Jarfly Brewing opened up a few short years later. The art at the brewery may be craft beer, but Stroud says it's also a haven of creativity.

"Beer was the product that we could offer to be able to afford the experience of having a place for the community to come in and enjoy maybe a different form of artistic creativity than they'd see elsewhere," said Stroud.

Local art decorates the walls of the brewery, which Stroud says is an all-inclusive environment and a gathering place ready to welcome the world.

"The pandemic wrapping up and people suddenly emerge again and get out and shake it up in the tops of the trees, making noise. It's very much a beautiful meeting of identities between the jarfly," said Stroud.

It's summertime, which means the visitors have returned to Lake Cumberland once again.
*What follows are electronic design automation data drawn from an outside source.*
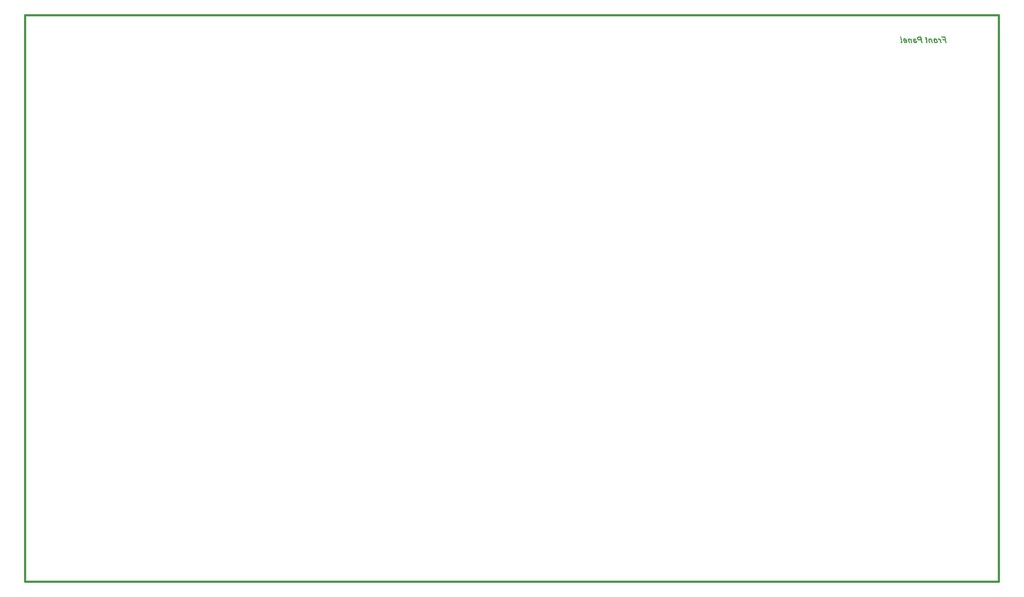
<source format=gbr>
%TF.GenerationSoftware,KiCad,Pcbnew,9.0.2*%
%TF.CreationDate,2025-08-22T18:26:35+01:00*%
%TF.ProjectId,MC8P_MIDI_CONTROLLER,4d433850-5f4d-4494-9449-5f434f4e5452,rev?*%
%TF.SameCoordinates,Original*%
%TF.FileFunction,Legend,Bot*%
%TF.FilePolarity,Positive*%
%FSLAX46Y46*%
G04 Gerber Fmt 4.6, Leading zero omitted, Abs format (unit mm)*
G04 Created by KiCad (PCBNEW 9.0.2) date 2025-08-22 18:26:35*
%MOMM*%
%LPD*%
G01*
G04 APERTURE LIST*
%ADD10C,0.300000*%
%ADD11C,0.200000*%
G04 APERTURE END LIST*
D10*
X21980000Y-114000000D02*
X172980000Y-114000000D01*
X172980000Y-202000000D01*
X21980000Y-202000000D01*
X21980000Y-114000000D01*
D11*
G36*
X164666575Y-117336725D02*
G01*
X164483515Y-117336725D01*
X164690022Y-118330000D01*
X164873082Y-118330000D01*
X164666575Y-117336725D01*
G37*
G36*
X164686847Y-117755479D02*
G01*
X164189080Y-117755479D01*
X164226571Y-117935853D01*
X164724338Y-117935853D01*
X164686847Y-117755479D01*
G37*
G36*
X164599774Y-117336725D02*
G01*
X164028490Y-117336725D01*
X164065982Y-117517098D01*
X164637266Y-117517098D01*
X164599774Y-117336725D01*
G37*
G36*
X163956500Y-117620901D02*
G01*
X163760068Y-117620901D01*
X163907468Y-118330000D01*
X164103900Y-118330000D01*
X163956500Y-117620901D01*
G37*
G36*
X163607294Y-117818372D02*
G01*
X163619477Y-117806546D01*
X163635809Y-117797855D01*
X163654841Y-117792852D01*
X163679162Y-117791017D01*
X163714650Y-117795194D01*
X163745439Y-117807321D01*
X163772646Y-117827592D01*
X163794534Y-117854002D01*
X163811786Y-117887333D01*
X163824120Y-117929014D01*
X163799818Y-117744549D01*
X163753976Y-117687025D01*
X163704747Y-117645875D01*
X163668168Y-117625899D01*
X163632422Y-117614444D01*
X163596852Y-117610704D01*
X163555237Y-117614393D01*
X163521320Y-117624687D01*
X163491985Y-117642081D01*
X163468686Y-117666025D01*
X163607294Y-117818372D01*
G37*
G36*
X163154259Y-117614884D02*
G01*
X163210449Y-117626966D01*
X163261324Y-117646547D01*
X163308203Y-117674053D01*
X163349355Y-117708716D01*
X163385277Y-117751083D01*
X163414285Y-117798696D01*
X163437474Y-117853337D01*
X163454581Y-117916008D01*
X163478639Y-118031474D01*
X163487849Y-118096850D01*
X163487226Y-118151921D01*
X163478272Y-118198536D01*
X163459934Y-118241495D01*
X163433404Y-118276269D01*
X163398039Y-118304049D01*
X163356720Y-118323351D01*
X163305917Y-118335773D01*
X163243494Y-118340258D01*
X163181071Y-118336039D01*
X163124861Y-118323837D01*
X163073928Y-118304049D01*
X163026955Y-118276328D01*
X162985763Y-118241556D01*
X162949853Y-118199207D01*
X162920855Y-118151548D01*
X162897599Y-118096674D01*
X162880366Y-118033550D01*
X162855881Y-117916008D01*
X162850389Y-117876733D01*
X163034821Y-117876733D01*
X163039002Y-117916008D01*
X163063487Y-118033550D01*
X163075126Y-118071906D01*
X163091896Y-118102540D01*
X163113618Y-118126789D01*
X163140315Y-118144993D01*
X163170967Y-118156043D01*
X163206674Y-118159884D01*
X163242008Y-118155705D01*
X163267351Y-118144459D01*
X163285321Y-118126789D01*
X163296266Y-118103582D01*
X163300361Y-118073344D01*
X163296006Y-118033550D01*
X163271521Y-117916008D01*
X163260007Y-117878075D01*
X163243441Y-117847782D01*
X163222001Y-117823806D01*
X163195565Y-117805764D01*
X163165253Y-117794819D01*
X163129982Y-117791017D01*
X163094597Y-117795147D01*
X163068979Y-117806290D01*
X163050603Y-117823806D01*
X163039205Y-117846837D01*
X163034821Y-117876733D01*
X162850389Y-117876733D01*
X162846874Y-117851594D01*
X162847649Y-117797223D01*
X162856735Y-117751083D01*
X162875132Y-117708549D01*
X162901732Y-117674090D01*
X162937213Y-117646547D01*
X162978545Y-117627446D01*
X163029372Y-117615146D01*
X163091819Y-117610704D01*
X163154259Y-117614884D01*
G37*
G36*
X162611210Y-117620901D02*
G01*
X162428089Y-117620901D01*
X162575490Y-118330000D01*
X162758611Y-118330000D01*
X162611210Y-117620901D01*
G37*
G36*
X162268354Y-117900315D02*
G01*
X162264966Y-117866168D01*
X162269497Y-117840041D01*
X162280689Y-117819715D01*
X162298192Y-117804532D01*
X162322878Y-117794697D01*
X162357259Y-117791017D01*
X162390046Y-117794423D01*
X162417886Y-117804163D01*
X162441828Y-117820081D01*
X162461278Y-117841351D01*
X162476198Y-117868158D01*
X162486463Y-117901659D01*
X162467840Y-117744549D01*
X162419412Y-117684147D01*
X162371852Y-117644166D01*
X162336720Y-117625741D01*
X162298033Y-117614552D01*
X162254921Y-117610704D01*
X162201274Y-117616039D01*
X162159290Y-117630755D01*
X162126375Y-117653951D01*
X162100926Y-117686175D01*
X162084426Y-117723947D01*
X162075336Y-117770555D01*
X162074904Y-117828245D01*
X162085172Y-117899644D01*
X162174626Y-118330000D01*
X162357686Y-118330000D01*
X162268354Y-117900315D01*
G37*
G36*
X161783960Y-118333419D02*
G01*
X161842457Y-118327122D01*
X161881784Y-118310735D01*
X161907424Y-118285975D01*
X161922476Y-118252693D01*
X161927854Y-118207372D01*
X161920675Y-118145535D01*
X161768695Y-117414638D01*
X161585573Y-117414638D01*
X161727906Y-118099129D01*
X161730090Y-118123474D01*
X161726196Y-118139063D01*
X161716425Y-118149337D01*
X161699696Y-118153046D01*
X161654267Y-118153046D01*
X161691758Y-118333419D01*
X161783960Y-118333419D01*
G37*
G36*
X161883122Y-117620901D02*
G01*
X161543625Y-117620901D01*
X161576842Y-117780758D01*
X161916339Y-117780758D01*
X161883122Y-117620901D01*
G37*
G36*
X160931186Y-117764394D02*
G01*
X160620387Y-117764394D01*
X160588719Y-117760530D01*
X160559448Y-117749007D01*
X160533470Y-117730643D01*
X160511332Y-117705654D01*
X160494695Y-117675872D01*
X160483977Y-117641418D01*
X160480167Y-117605644D01*
X160484099Y-117576205D01*
X160495612Y-117550807D01*
X160513775Y-117532486D01*
X160537729Y-117521165D01*
X160568974Y-117517098D01*
X160879773Y-117517098D01*
X160842281Y-117336725D01*
X160536245Y-117336725D01*
X160476645Y-117341303D01*
X160426480Y-117354199D01*
X160384082Y-117374644D01*
X160347316Y-117403450D01*
X160319212Y-117438768D01*
X160299085Y-117481561D01*
X160288241Y-117528058D01*
X160286257Y-117580853D01*
X160294262Y-117641418D01*
X160310830Y-117700280D01*
X160334563Y-117753215D01*
X160365458Y-117800969D01*
X160403213Y-117843393D01*
X160446161Y-117878642D01*
X160494785Y-117907154D01*
X160547197Y-117927884D01*
X160602911Y-117940436D01*
X160662641Y-117944706D01*
X160968677Y-117944706D01*
X160931186Y-117764394D01*
G37*
G36*
X160925751Y-117336725D02*
G01*
X160742691Y-117336725D01*
X160949199Y-118330000D01*
X161132259Y-118330000D01*
X160925751Y-117336725D01*
G37*
G36*
X159833436Y-117880532D02*
G01*
X159830788Y-117848511D01*
X159836541Y-117823976D01*
X159849740Y-117804694D01*
X159869191Y-117790757D01*
X159896712Y-117781505D01*
X159935041Y-117778011D01*
X159973836Y-117781184D01*
X160014603Y-117791017D01*
X160053861Y-117806643D01*
X160089586Y-117827226D01*
X160179467Y-117713164D01*
X160123222Y-117670509D01*
X160054232Y-117637693D01*
X159978695Y-117617540D01*
X159897550Y-117610704D01*
X159837542Y-117614577D01*
X159788699Y-117625276D01*
X159749050Y-117641784D01*
X159714249Y-117665941D01*
X159688186Y-117695751D01*
X159669916Y-117731971D01*
X159660193Y-117771839D01*
X159658369Y-117818739D01*
X159665764Y-117874364D01*
X159760469Y-118330000D01*
X159926859Y-118330000D01*
X159833436Y-117880532D01*
G37*
G36*
X160122070Y-118340258D02*
G01*
X160178679Y-118336092D01*
X160221591Y-118324899D01*
X160253770Y-118308039D01*
X160277470Y-118285975D01*
X160294038Y-118258144D01*
X160303842Y-118222899D01*
X160305919Y-118178073D01*
X160298292Y-118120989D01*
X160283427Y-118069686D01*
X160262609Y-118027112D01*
X160236109Y-117991932D01*
X160203709Y-117963208D01*
X160152597Y-117935181D01*
X160088275Y-117917130D01*
X160007398Y-117910573D01*
X159833620Y-117910573D01*
X159853953Y-118053333D01*
X160036402Y-118053333D01*
X160074949Y-118057897D01*
X160101981Y-118070064D01*
X160121537Y-118090596D01*
X160133244Y-118120989D01*
X160134665Y-118143277D01*
X160129421Y-118159838D01*
X160117979Y-118172524D01*
X160090968Y-118184334D01*
X160042569Y-118189255D01*
X159973659Y-118184362D01*
X159929851Y-118172219D01*
X159906495Y-118158144D01*
X159891320Y-118140577D01*
X159882957Y-118118913D01*
X159890345Y-118222044D01*
X159908019Y-118256973D01*
X159938278Y-118286952D01*
X159976731Y-118309964D01*
X160022786Y-118326946D01*
X160071831Y-118336923D01*
X160122070Y-118340258D01*
G37*
G36*
X159416514Y-117620901D02*
G01*
X159233393Y-117620901D01*
X159380793Y-118330000D01*
X159563914Y-118330000D01*
X159416514Y-117620901D01*
G37*
G36*
X159073658Y-117900315D02*
G01*
X159070269Y-117866168D01*
X159074801Y-117840041D01*
X159085992Y-117819715D01*
X159103496Y-117804532D01*
X159128182Y-117794697D01*
X159162562Y-117791017D01*
X159195349Y-117794423D01*
X159223190Y-117804163D01*
X159247131Y-117820081D01*
X159266582Y-117841351D01*
X159281501Y-117868158D01*
X159291767Y-117901659D01*
X159273143Y-117744549D01*
X159224716Y-117684147D01*
X159177156Y-117644166D01*
X159142023Y-117625741D01*
X159103336Y-117614552D01*
X159060225Y-117610704D01*
X159006577Y-117616039D01*
X158964593Y-117630755D01*
X158931679Y-117653951D01*
X158906229Y-117686175D01*
X158889729Y-117723947D01*
X158880640Y-117770555D01*
X158880207Y-117828245D01*
X158890476Y-117899644D01*
X158979930Y-118330000D01*
X159162990Y-118330000D01*
X159073658Y-117900315D01*
G37*
G36*
X158487109Y-118340258D02*
G01*
X158553091Y-118335643D01*
X158606905Y-118322859D01*
X158650751Y-118303011D01*
X158688535Y-118274326D01*
X158716936Y-118238500D01*
X158736725Y-118194384D01*
X158746665Y-118146353D01*
X158747752Y-118089742D01*
X158738435Y-118022620D01*
X158721826Y-117942691D01*
X158703345Y-117874050D01*
X158678867Y-117814547D01*
X158648736Y-117763051D01*
X158611343Y-117716899D01*
X158568887Y-117679338D01*
X158520936Y-117649661D01*
X158468620Y-117628326D01*
X158411140Y-117615223D01*
X158347524Y-117610704D01*
X158288554Y-117616337D01*
X158240635Y-117632089D01*
X158201467Y-117657172D01*
X158170023Y-117691461D01*
X158146403Y-117735657D01*
X158130942Y-117792055D01*
X158125390Y-117851075D01*
X158128358Y-117921526D01*
X158141566Y-118005523D01*
X158151214Y-118051990D01*
X158625594Y-118051990D01*
X158599338Y-117925594D01*
X158292020Y-117925594D01*
X158290554Y-117909169D01*
X158290411Y-117868662D01*
X158296837Y-117837782D01*
X158308628Y-117814281D01*
X158326617Y-117796112D01*
X158350688Y-117784851D01*
X158382878Y-117780758D01*
X158425371Y-117785423D01*
X158461892Y-117798861D01*
X158493764Y-117821058D01*
X158519568Y-117850476D01*
X158539732Y-117887946D01*
X158553970Y-117935181D01*
X158572716Y-118025307D01*
X158577506Y-118073008D01*
X158571403Y-118109310D01*
X158556229Y-118137353D01*
X158532344Y-118158408D01*
X158499065Y-118171945D01*
X158453159Y-118176981D01*
X158416448Y-118173745D01*
X158377627Y-118163670D01*
X158339964Y-118147604D01*
X158304232Y-118125751D01*
X158207206Y-118234378D01*
X158274403Y-118279437D01*
X158345081Y-118312597D01*
X158418323Y-118333561D01*
X158487109Y-118340258D01*
G37*
G36*
X157800176Y-118095710D02*
G01*
X157801230Y-118119697D01*
X157794192Y-118135643D01*
X157779902Y-118145754D01*
X157756029Y-118149626D01*
X157725254Y-118149626D01*
X157762745Y-118330000D01*
X157856290Y-118330000D01*
X157909621Y-118323798D01*
X157948154Y-118307084D01*
X157975725Y-118280846D01*
X157992768Y-118246281D01*
X157999295Y-118201309D01*
X157992944Y-118142116D01*
X157825516Y-117336725D01*
X157642395Y-117336725D01*
X157800176Y-118095710D01*
G37*
M02*

</source>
Mayor Keck hopes they take notice of his beloved city, and stick around.

"We celebrate our roots in agriculture. We celebrate the fact that we are the mecca of outdoor recreation. And that we have heritage from eastern Kentucky," said Keck.

Somerset has bluegrass and basketball, and in the next few years, the city will be home to bourbon.

Keck says Horse Soldier Bourbon will be opening a new $100 million distillery in the city, which will include a hotel. Eventually, the goal is for Somerset to have a spot on the Kentucky Bourbon Trail, which sees hundreds of thousands of visitors a year.